§ **What to work on**:
One number alone answers this: the count of lines below in which the word "CreationDate" is found.

§ **Records to use**:

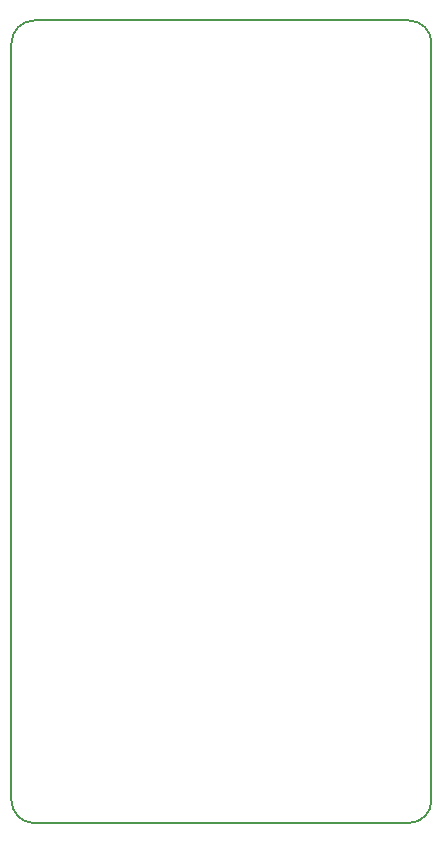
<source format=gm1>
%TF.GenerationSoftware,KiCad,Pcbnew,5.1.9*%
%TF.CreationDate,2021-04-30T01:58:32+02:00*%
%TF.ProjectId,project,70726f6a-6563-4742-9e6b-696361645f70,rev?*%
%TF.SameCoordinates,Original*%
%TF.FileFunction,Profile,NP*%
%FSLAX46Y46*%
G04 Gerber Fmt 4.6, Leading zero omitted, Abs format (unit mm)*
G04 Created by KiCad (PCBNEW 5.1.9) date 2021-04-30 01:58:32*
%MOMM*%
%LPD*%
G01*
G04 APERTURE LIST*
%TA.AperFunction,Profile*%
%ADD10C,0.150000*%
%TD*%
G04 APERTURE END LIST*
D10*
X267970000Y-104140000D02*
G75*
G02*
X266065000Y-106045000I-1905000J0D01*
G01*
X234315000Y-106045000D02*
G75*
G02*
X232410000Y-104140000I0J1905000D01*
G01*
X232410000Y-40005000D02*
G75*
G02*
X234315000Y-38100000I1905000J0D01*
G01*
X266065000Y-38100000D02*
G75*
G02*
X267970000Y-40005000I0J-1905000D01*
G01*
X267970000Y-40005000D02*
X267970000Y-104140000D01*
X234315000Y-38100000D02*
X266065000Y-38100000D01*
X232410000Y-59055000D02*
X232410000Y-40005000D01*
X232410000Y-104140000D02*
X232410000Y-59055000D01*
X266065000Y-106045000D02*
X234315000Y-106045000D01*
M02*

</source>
--
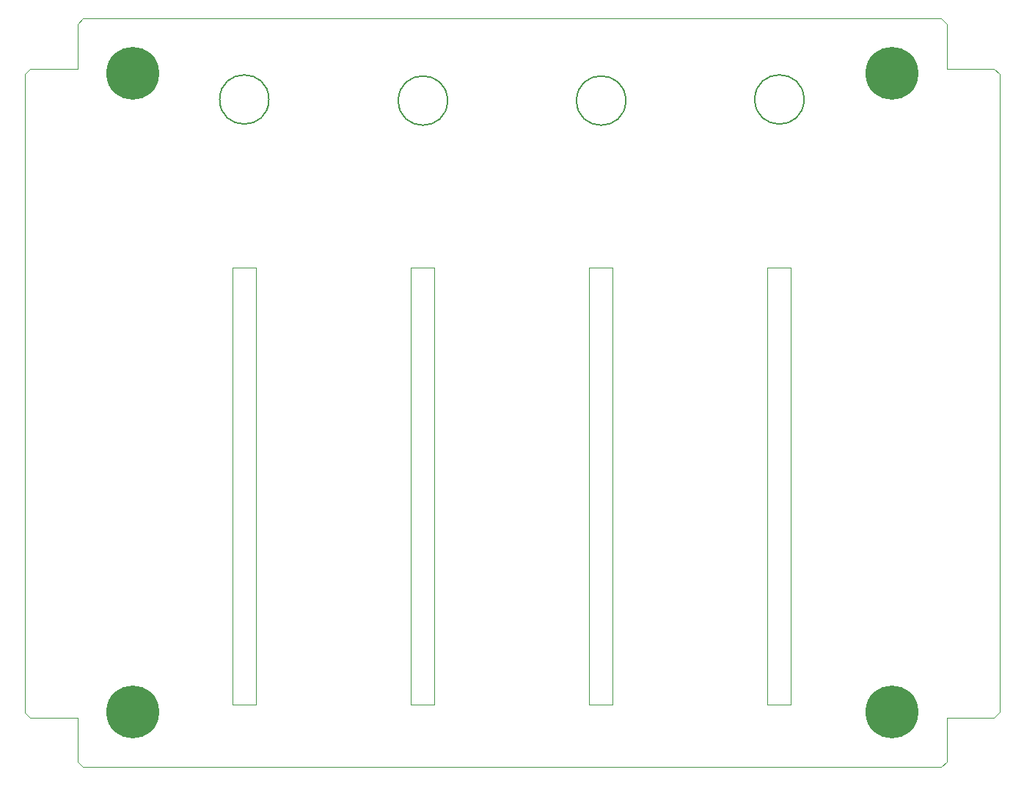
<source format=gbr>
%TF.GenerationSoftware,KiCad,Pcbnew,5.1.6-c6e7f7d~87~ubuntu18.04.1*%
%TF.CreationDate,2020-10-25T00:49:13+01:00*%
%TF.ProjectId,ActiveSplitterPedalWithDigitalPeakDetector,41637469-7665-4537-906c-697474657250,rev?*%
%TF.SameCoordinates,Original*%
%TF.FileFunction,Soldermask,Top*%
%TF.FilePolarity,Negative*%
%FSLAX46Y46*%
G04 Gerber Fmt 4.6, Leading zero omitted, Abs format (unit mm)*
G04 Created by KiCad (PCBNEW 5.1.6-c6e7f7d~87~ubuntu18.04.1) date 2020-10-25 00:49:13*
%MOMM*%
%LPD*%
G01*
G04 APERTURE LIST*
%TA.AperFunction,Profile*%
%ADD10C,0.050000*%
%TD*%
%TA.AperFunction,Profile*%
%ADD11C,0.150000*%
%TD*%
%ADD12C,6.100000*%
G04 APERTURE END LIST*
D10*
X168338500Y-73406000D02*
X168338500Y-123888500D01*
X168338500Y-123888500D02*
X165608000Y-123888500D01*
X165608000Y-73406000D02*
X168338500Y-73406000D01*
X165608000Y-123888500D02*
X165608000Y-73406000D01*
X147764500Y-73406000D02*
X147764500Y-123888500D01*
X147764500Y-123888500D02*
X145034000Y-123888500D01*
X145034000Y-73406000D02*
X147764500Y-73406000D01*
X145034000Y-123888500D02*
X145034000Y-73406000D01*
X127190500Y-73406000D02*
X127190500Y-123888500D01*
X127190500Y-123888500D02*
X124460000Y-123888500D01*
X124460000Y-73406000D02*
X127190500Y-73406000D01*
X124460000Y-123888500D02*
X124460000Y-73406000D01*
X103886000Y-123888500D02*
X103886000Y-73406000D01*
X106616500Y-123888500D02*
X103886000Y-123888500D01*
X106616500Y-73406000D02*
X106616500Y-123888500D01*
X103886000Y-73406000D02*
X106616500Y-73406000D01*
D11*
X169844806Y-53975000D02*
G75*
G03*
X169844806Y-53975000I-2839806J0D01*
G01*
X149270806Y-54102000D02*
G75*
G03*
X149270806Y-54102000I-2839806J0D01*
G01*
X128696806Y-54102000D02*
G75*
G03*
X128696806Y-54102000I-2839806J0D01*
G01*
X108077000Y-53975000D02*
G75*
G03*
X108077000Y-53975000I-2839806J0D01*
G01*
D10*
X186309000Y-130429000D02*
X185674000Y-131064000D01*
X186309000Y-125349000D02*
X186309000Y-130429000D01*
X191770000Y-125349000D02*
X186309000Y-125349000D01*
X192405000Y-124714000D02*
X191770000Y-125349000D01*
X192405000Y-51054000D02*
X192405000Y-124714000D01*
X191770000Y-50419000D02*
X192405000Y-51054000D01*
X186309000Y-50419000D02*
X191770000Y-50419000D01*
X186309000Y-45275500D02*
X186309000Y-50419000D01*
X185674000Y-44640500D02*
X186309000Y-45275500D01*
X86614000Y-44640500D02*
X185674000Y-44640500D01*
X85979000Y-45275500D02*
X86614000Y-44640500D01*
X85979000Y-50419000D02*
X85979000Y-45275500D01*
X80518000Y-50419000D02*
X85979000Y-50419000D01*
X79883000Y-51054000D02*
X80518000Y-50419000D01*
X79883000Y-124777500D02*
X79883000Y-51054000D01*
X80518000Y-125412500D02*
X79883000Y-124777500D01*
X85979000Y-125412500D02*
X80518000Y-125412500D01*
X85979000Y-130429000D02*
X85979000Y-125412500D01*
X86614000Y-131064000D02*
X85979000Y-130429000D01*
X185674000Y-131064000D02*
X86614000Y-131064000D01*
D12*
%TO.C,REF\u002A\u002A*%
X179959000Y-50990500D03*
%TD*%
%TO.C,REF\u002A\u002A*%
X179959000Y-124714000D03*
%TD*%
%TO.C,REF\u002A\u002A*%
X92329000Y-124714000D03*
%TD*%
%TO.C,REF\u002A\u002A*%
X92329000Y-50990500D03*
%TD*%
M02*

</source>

§ **Output of the exercise**:
2